### Textausschnitt ###

Noch vor Weihnachten hat Thüringen nun wirklich eine neue Landesregierung – dank einer ausgesprochen beweglichen CDU, ein bisschen Hilfe von BSW und SPD sowie eine Last-Minute-Einigung mit den Linken. Aber keine Angst: Es bleibt sehr spannend im Freistaat.

Bild: Stefan Petermann

Diese Veröffentlichung im Rahmen des Blogs stellt keine Meinungsäußerungen der Landeszentrale für politische Bildung Thüringen dar. Für inhaltliche Aussagen trägt der Autor die Verantwortung.


von Sebastian Haak

Dies wird meine letzte Kolumne zumindest an dieser Stelle sein und ich will mit einem Geständnis anfangen: Es gab viele, viele Momente in den vergangenen Monaten, in denen ich nicht gedacht hätte, dass das kommen wird, was CDU-Leute manchmal leise öffentlich und manchmal lauter hinter verschlossenen Türen seit der Landtagswahl vom 1. September immer wieder gesagt haben: Dass es noch im Dezember eine neue Thüringer Landesregierung geben würde, mit einem Ministerpräsidenten Mario Voigt an der Spitze. Natürlich haben diese CDU-ler das auch gesagt, um zu versuchen, einen gewissen Spin in die Berichterstattung über die Regierungsbildung zu bekommen. Zumindest einige von ihnen haben das aber auch aus dem Grunde ihres Herzens geglaubt. Trotz aller Widrigkeiten. Trotz aller Aussagen des Thüringer SPD-Vorsitzenden Georg Maier, der die Gespräche zwischen CDU, BSW und SPD mehrmals schon beinahe für gescheitert erklärt hatte.

Und was soll ich sagen: Diese CDU-Leute haben offenkundig Recht gehabt.

### Bereitgestellte Daten ###

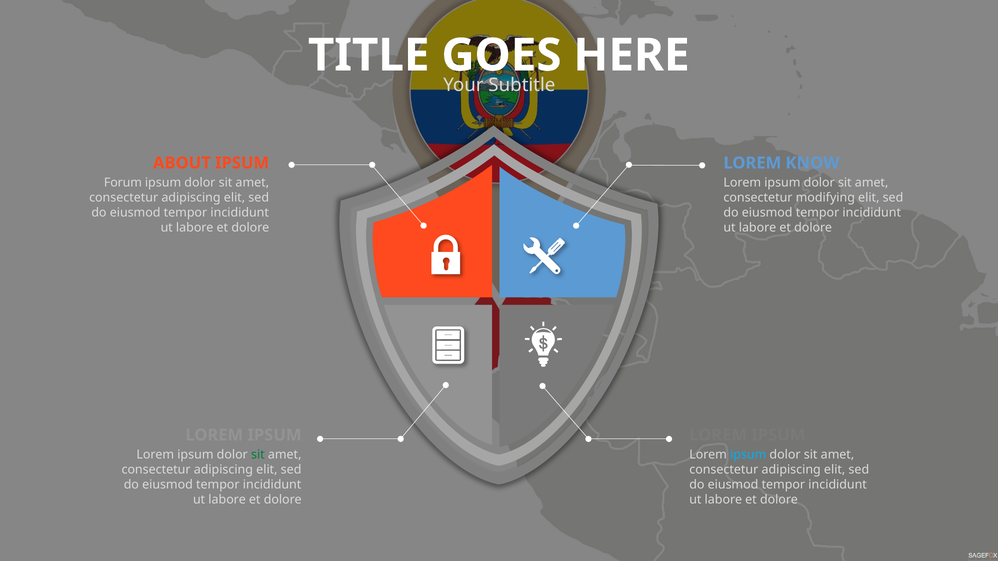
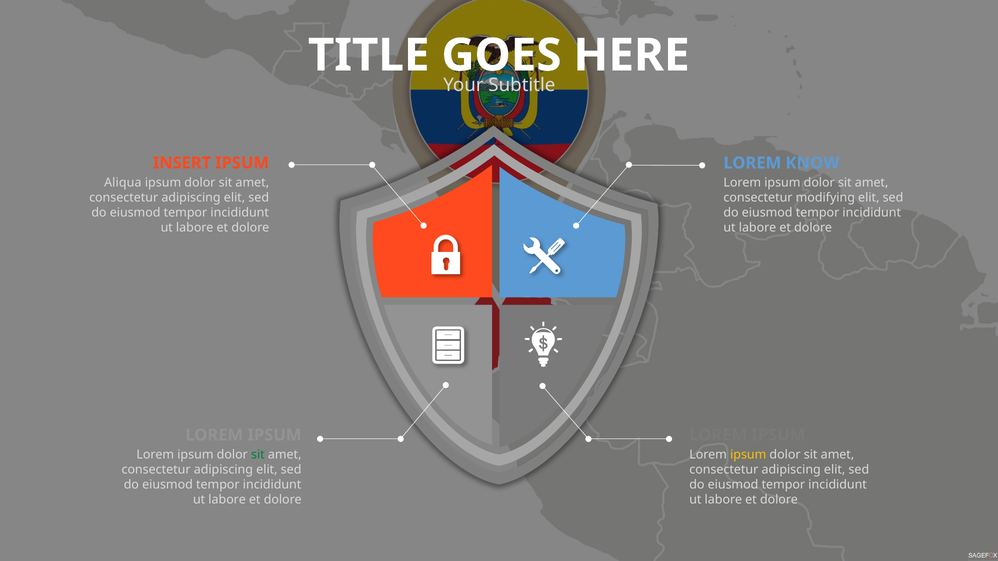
ABOUT: ABOUT -> INSERT
Forum: Forum -> Aliqua
ipsum at (748, 455) colour: light blue -> yellow
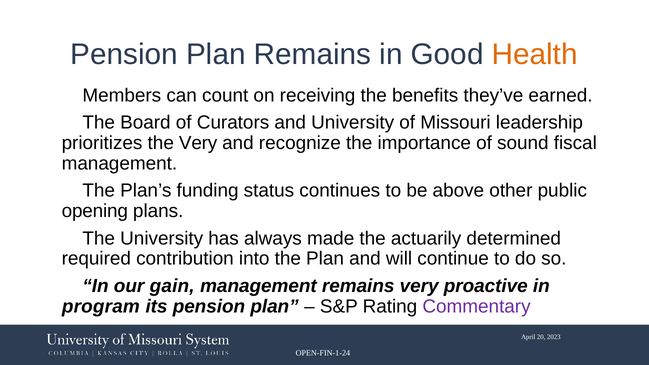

###

Wie lautet die Stelle im Textausschnitt über die Thüringer Regierungsbildung von „Diese Veröffentlichung im“ bis einschließlich „Autor die Verantwortung.“, wenn „Autor“ in „Verfasser“ umbenannt wird? Stütze dich ausschließlich auf den Textausschnitt.

**Schriftliche Antwort**
Diese Veröffentlichung im Rahmen des Blogs stellt keine Meinungsäußerungen der Landeszentrale für politische Bildung Thüringen dar. Für inhaltliche Aussagen trägt der Verfasser die Verantwortung.